• _ASSIGNMENT_: The stretch wanted below opens at the line containing "coffee cup: present" and closes at the line containing "toaster: none [636,377,742,452]". Please return it exactly, with no other lines.

(Records excerpted from a collection)

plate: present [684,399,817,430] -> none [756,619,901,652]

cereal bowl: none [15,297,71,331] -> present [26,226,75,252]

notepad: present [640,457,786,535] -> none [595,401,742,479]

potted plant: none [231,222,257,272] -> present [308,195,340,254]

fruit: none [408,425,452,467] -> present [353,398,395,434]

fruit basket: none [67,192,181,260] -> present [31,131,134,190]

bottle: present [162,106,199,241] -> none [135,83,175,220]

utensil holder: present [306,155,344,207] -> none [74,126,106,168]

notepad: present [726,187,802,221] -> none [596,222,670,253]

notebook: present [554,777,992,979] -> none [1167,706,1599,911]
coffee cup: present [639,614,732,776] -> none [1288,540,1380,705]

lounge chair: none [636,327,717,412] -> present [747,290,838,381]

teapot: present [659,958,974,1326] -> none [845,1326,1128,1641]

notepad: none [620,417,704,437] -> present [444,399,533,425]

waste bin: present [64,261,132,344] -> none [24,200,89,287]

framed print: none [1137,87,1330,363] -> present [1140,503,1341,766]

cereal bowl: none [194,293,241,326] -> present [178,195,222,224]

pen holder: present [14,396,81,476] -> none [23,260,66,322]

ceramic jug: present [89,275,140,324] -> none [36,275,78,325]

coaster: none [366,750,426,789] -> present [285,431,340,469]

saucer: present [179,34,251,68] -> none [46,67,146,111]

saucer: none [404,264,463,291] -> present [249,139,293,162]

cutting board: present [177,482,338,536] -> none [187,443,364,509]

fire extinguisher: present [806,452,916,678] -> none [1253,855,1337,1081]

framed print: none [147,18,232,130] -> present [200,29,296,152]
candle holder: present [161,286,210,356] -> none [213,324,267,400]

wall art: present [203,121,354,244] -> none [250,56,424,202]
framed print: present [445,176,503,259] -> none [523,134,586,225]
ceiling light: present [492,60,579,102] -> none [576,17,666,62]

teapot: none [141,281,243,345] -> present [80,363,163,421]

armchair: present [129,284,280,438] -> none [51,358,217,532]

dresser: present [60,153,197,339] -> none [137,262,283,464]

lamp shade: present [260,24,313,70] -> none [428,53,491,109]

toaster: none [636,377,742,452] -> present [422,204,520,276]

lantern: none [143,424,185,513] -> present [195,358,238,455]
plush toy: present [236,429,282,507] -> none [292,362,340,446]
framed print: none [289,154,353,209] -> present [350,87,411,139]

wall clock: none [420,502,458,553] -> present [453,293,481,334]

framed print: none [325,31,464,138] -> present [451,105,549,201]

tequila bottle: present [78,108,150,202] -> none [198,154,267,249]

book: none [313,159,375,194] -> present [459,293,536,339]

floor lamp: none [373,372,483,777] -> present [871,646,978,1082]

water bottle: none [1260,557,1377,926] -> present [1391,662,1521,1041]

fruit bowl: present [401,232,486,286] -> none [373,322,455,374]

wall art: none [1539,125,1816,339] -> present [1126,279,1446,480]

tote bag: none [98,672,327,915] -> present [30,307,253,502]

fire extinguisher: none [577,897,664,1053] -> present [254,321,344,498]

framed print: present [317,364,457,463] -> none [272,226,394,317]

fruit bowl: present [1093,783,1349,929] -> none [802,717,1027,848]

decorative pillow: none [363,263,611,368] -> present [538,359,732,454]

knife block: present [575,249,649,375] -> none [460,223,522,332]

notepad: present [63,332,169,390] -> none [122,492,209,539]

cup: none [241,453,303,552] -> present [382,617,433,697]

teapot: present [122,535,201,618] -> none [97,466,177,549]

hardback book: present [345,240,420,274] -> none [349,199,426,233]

• _WRITTEN RESPONSE_:
coffee cup: present [639,614,732,776] -> none [1288,540,1380,705]

lounge chair: none [636,327,717,412] -> present [747,290,838,381]

teapot: present [659,958,974,1326] -> none [845,1326,1128,1641]

notepad: none [620,417,704,437] -> present [444,399,533,425]

waste bin: present [64,261,132,344] -> none [24,200,89,287]

framed print: none [1137,87,1330,363] -> present [1140,503,1341,766]

cereal bowl: none [194,293,241,326] -> present [178,195,222,224]

pen holder: present [14,396,81,476] -> none [23,260,66,322]

ceramic jug: present [89,275,140,324] -> none [36,275,78,325]

coaster: none [366,750,426,789] -> present [285,431,340,469]

saucer: present [179,34,251,68] -> none [46,67,146,111]

saucer: none [404,264,463,291] -> present [249,139,293,162]

cutting board: present [177,482,338,536] -> none [187,443,364,509]

fire extinguisher: present [806,452,916,678] -> none [1253,855,1337,1081]

framed print: none [147,18,232,130] -> present [200,29,296,152]
candle holder: present [161,286,210,356] -> none [213,324,267,400]

wall art: present [203,121,354,244] -> none [250,56,424,202]
framed print: present [445,176,503,259] -> none [523,134,586,225]
ceiling light: present [492,60,579,102] -> none [576,17,666,62]

teapot: none [141,281,243,345] -> present [80,363,163,421]

armchair: present [129,284,280,438] -> none [51,358,217,532]

dresser: present [60,153,197,339] -> none [137,262,283,464]

lamp shade: present [260,24,313,70] -> none [428,53,491,109]

toaster: none [636,377,742,452] -> present [422,204,520,276]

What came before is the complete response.